Textauszug:

====

In tunlichster Bälde

Die Grenze zwischen Sprachkreativität und Sprachkretinösität verläuft mitunter fließend, die krampfbemühte Verhyperlativierung wehrloser Adverbien ist so ein Fall.

Kollege U. greift in einem Beitrag die grausliche Adverbialkreatur “baldmöglichst“ auf. Was “möglichst bald, so bald wie möglich“ heißt, versteht ja vielleicht nicht gleich jeder – schau mer mal, ob sich das nicht bissel aufpimpen (= tieferlegen) lässt, damit’s auch der se­man­ti­sche Laie kapiert:

Wenn baldmöglichst nimmer bald genug ist, muss es baldestmöglich sein,
und wer’s noch bälder haben will, der nehme baldigstmöglich.
Am bäldesten ist wohl baldigstmöglichst.
(da pressiert’s einem offensichtlichst wirklichst akut. Akutigst quasi.)

Im Amtsösterreichischen ist der Ausdruck ehebaldigst durchaus populär – hört sich zwar in der geläufigen Form eh schon grauslichst genug an (flagranter Fall von Amts­oh­ren­be­lei­di­gung), geht aber noch baldiger, nämlich ehestbaldig.

====

Bereitgestellte Daten:

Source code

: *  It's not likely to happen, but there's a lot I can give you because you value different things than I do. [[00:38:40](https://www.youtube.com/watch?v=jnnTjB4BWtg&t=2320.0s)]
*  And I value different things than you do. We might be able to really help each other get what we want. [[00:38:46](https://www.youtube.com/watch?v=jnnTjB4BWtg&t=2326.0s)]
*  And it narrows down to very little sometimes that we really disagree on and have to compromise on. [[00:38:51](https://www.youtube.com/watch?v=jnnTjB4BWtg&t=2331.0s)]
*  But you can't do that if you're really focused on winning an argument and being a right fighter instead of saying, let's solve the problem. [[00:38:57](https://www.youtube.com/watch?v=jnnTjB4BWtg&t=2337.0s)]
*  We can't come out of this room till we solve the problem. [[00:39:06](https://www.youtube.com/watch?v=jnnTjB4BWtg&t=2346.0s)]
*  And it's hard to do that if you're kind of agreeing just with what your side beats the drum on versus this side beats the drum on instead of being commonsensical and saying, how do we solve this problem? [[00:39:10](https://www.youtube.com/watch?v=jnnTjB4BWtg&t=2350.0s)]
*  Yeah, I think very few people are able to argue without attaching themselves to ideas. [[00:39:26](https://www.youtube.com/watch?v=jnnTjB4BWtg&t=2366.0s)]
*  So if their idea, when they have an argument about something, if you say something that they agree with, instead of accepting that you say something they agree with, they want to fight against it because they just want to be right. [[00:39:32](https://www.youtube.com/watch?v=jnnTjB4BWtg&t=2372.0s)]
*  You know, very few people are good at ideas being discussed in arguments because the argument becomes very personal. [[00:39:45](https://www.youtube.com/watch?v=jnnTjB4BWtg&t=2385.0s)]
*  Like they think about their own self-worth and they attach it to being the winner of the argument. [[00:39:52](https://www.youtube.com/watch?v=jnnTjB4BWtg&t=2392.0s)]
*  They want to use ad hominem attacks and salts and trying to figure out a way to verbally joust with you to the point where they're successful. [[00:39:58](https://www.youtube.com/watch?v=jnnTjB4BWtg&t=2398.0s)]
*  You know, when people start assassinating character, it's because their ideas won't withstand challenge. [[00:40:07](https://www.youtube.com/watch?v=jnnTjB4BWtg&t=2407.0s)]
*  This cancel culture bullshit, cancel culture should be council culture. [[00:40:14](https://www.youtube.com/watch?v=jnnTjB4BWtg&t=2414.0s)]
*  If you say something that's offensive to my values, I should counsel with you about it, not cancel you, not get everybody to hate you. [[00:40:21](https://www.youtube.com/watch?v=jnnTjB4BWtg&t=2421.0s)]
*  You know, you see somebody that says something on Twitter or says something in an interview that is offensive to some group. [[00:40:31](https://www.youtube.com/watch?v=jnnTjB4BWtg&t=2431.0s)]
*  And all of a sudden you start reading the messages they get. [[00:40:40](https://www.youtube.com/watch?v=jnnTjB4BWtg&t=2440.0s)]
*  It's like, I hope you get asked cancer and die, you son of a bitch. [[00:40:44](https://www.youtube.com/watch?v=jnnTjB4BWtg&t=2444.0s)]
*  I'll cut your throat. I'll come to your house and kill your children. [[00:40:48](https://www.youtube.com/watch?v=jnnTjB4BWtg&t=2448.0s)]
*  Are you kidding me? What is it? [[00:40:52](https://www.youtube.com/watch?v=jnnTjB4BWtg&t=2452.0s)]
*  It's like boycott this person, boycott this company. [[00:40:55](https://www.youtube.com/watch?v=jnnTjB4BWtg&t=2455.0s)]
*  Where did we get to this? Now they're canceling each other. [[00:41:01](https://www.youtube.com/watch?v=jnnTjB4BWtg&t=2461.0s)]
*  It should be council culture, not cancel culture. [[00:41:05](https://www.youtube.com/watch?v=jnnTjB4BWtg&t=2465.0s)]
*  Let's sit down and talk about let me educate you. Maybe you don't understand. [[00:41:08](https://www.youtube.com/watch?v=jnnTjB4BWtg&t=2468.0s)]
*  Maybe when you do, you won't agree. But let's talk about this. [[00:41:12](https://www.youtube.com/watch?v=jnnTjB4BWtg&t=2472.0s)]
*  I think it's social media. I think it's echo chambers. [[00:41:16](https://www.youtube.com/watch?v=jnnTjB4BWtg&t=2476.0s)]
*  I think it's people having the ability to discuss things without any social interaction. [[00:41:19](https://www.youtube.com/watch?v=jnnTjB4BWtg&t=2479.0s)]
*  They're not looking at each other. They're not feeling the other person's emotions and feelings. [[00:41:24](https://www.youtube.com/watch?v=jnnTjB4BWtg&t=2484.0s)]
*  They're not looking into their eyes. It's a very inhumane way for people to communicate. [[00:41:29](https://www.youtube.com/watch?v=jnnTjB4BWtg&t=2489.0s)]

====

Deine Aufgaben:
1. Welche zusammengeschriebenen Wörter im Text über das Wort „baldmöglichst“ enthalten sowohl „bald“ als auch „möglich“? Schreib jedes nur einmal auf.
2. Schreib den Text über das Wort „baldmöglichst“ weiter, und zwar ab der Stelle, an der er aufhört.

Nummerierte Antworten:
1.
- baldmöglichst
- baldestmöglich
- baldigstmöglich
- baldigstmöglichst

2.
Am baldigsten heißt folgerichtigst: ehestbaldigst.

Baldissimo! Einzigstartigste Pretiosen, die den Sprachschatz bereichern.
Etosha - Mi, 06:38

Allerdingst! Gerade wenn's um die Zeit geht, muss der Hyperlativst benutzt werden! Denn Zeit ist Geld! Gellst?

Auch die Steigerungsform 'so bald als möglich' ist sehr beliebt. Nein, das ist kein einfacher Komparativ; ich hege die Vermutung, dass es sich um eine subtile, treibende Kraft handelt, die vordergründig 'so bald wie möglich' meint, aber hintergründig mit einem 'als' Druck macht, ohne dass jemand sagen könnte 'Du drängst mich!'.
Optimalst, oder? ;)

nömix - Mi, 06:53

Akkuratigst! Semantisch äußerst spitzfindigst, meine Sehrstverehrteste :)
l9 (Gast) - Mi, 09:20

Grauslich ist aber auch ein schönes Wort.
Je länger ich in Deutschland wohne, desto mehr bekomme ich so ein Gefühl für Texte, die von Österreichern geschrieben wurden. Ich mag das sehr.

steppenhund - Mi, 09:24

Auch eine Ausprägung eines neuen Deutschstils, der ungefähr in den Siebzigerjahren begonnen hat. Die Geburtsstunde würde ich mit dem ersten Auftreten des Satzes: "dem ist nicht so." datieren.
Die willentliche Entstellung von Beugeformen und Fällen galt als Zeichen der Ironie, mit der wir uns über alles lustig machten.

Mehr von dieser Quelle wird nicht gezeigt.